One of the most widely told tale of survival in the country is the rescue of Sathsara, a 4-year old boy.
After the first wave struck, Sathsara's parents, who could not swim, worked to save their son. Just as the second wave arrived they pushed the boy through a hatch in the roof where his cries caught the attention of a "railroad engineer" who pulled him up. The "engineer," who no one has since been able to find, kept the boy with him as they were swept away in the water. His aunt says that the boy remembered where his uncle worked in Colombo, and Sathsara was eventually delivered to their care.
Today, Telwatte is still a random landscape of tragedy: A sari is plastered against a tree, a suitcase is spilled next to a train door, a muddy tennis racket made in China, scattered macaroni on the ground, a pile of pocketbooks presumably emptied by scavengers.
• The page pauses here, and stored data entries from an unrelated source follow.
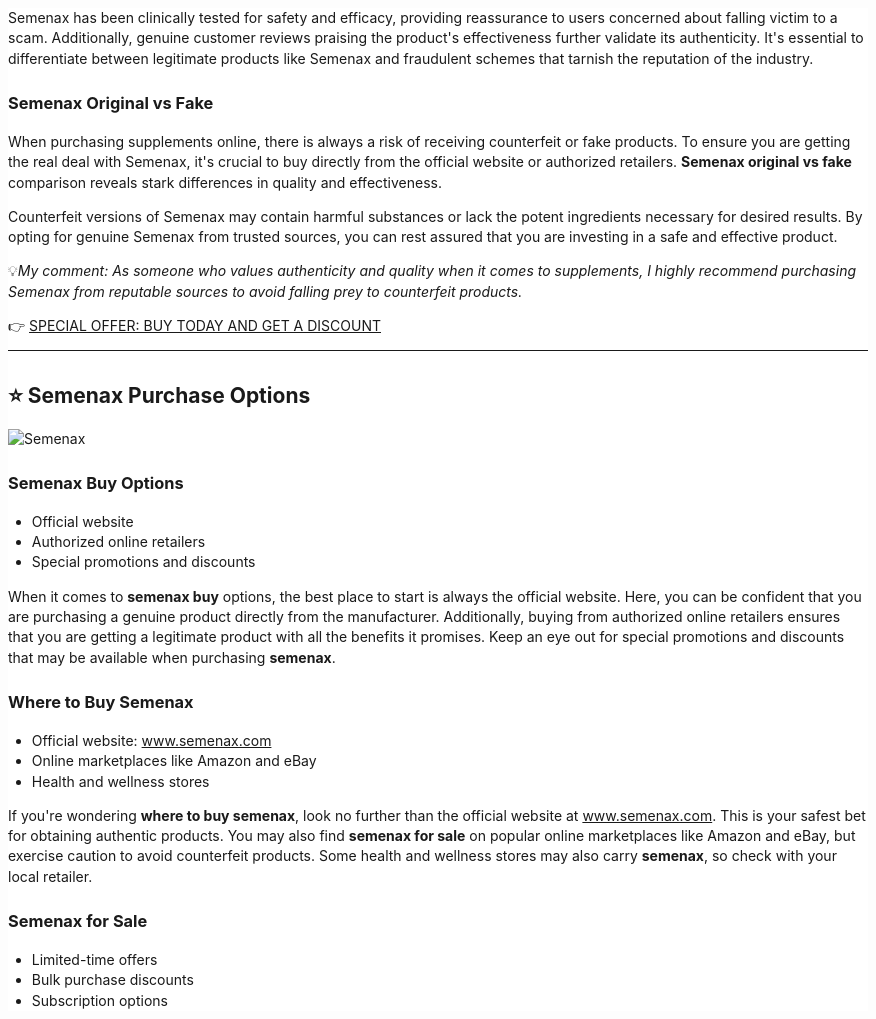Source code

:Semenax has been clinically tested for safety and efficacy, providing reassurance to users concerned about falling victim to a scam. Additionally, genuine customer reviews praising the product's effectiveness further validate its authenticity. It's essential to differentiate between legitimate products like Semenax and fraudulent schemes that tarnish the reputation of the industry.

### Semenax Original vs Fake

When purchasing supplements online, there is always a risk of receiving counterfeit or fake products. To ensure you are getting the real deal with Semenax, it's crucial to buy directly from the official website or authorized retailers. **Semenax original vs fake** comparison reveals stark differences in quality and effectiveness.

Counterfeit versions of Semenax may contain harmful substances or lack the potent ingredients necessary for desired results. By opting for genuine Semenax from trusted sources, you can rest assured that you are investing in a safe and effective product.

💡*My comment: As someone who values authenticity and quality when it comes to supplements, I highly recommend purchasing Semenax from reputable sources to avoid falling prey to counterfeit products.*

👉 [SPECIAL OFFER: BUY TODAY AND GET A DISCOUNT](https://gchaffi.com/L2xYPlN8)

---

## ⭐ Semenax Purchase Options

![Semenax](https://www2.sellhealth.com/22/Semenax_WebBanner_300x250_V2.jpg)

### Semenax Buy Options
- Official website
- Authorized online retailers
- Special promotions and discounts

When it comes to **semenax buy** options, the best place to start is always the official website. Here, you can be confident that you are purchasing a genuine product directly from the manufacturer. Additionally, buying from authorized online retailers ensures that you are getting a legitimate product with all the benefits it promises. Keep an eye out for special promotions and discounts that may be available when purchasing **semenax**.

### Where to Buy Semenax
- Official website: www.semenax.com
- Online marketplaces like Amazon and eBay
- Health and wellness stores

If you're wondering **where to buy semenax**, look no further than the official website at www.semenax.com. This is your safest bet for obtaining authentic products. You may also find **semenax for sale** on popular online marketplaces like Amazon and eBay, but exercise caution to avoid counterfeit products. Some health and wellness stores may also carry **semenax**, so check with your local retailer.

### Semenax for Sale
- Limited-time offers
- Bulk purchase discounts
- Subscription options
Teams of Air force and Army soldiers are making braces to pull the cars out. Most wear kerchiefs because the smell is overpowering, and not all corpses have been removed. A small dog, obviously nursing, runs back and forth, whining, looking for pups.
At the site, many survivors have left pictures of those who perished. Here and across the country the question that hangs in the air is "why"?
Thuresh, the woodcarver, says that his family has decided that nature, after 2,000 years, has made a statement.
O.G. Guruge, a senior politician in Sri Lanka's west coast district, told reporters on the scene that the tsunami was sent by "Lord Buddha." Mr. Guruge said the wave was Buddha's retribution for not taking care of the earth properly, and it was also a judgment on a Buddhist nation where "corrupt priests drive around in big cars and don't pray enough."
In Sri Lankan churches, temples, and mosques, similar questions are raised. On Sunday, many of the newspapers here published commentary that tried to draw meaning and lessons from the Telwatte train tragedy and the tsunami.
A local philosopher, Ajith Samaranayake, asked in the Sri Lankan Sunday Observer whether or not the tsunami would jolt local people into a far more sober appraisal of their personal and national shortcomings than before. He noted that Sri Lanka was the first British colony to be granted universal suffrage, but that the country has not lived up to its promise.
On a kind of metaphysical jeremiad, Mr. Samaranayake added that the tsunami may be a lesson in humility: "For a stark moment, man in the new millennium, armoured supposedly against all calamities by his rational technological outlook and advanced political philosophies, has been rendered helpless by nature ... his cities ruined and laid low and all his grand inventions in disarray."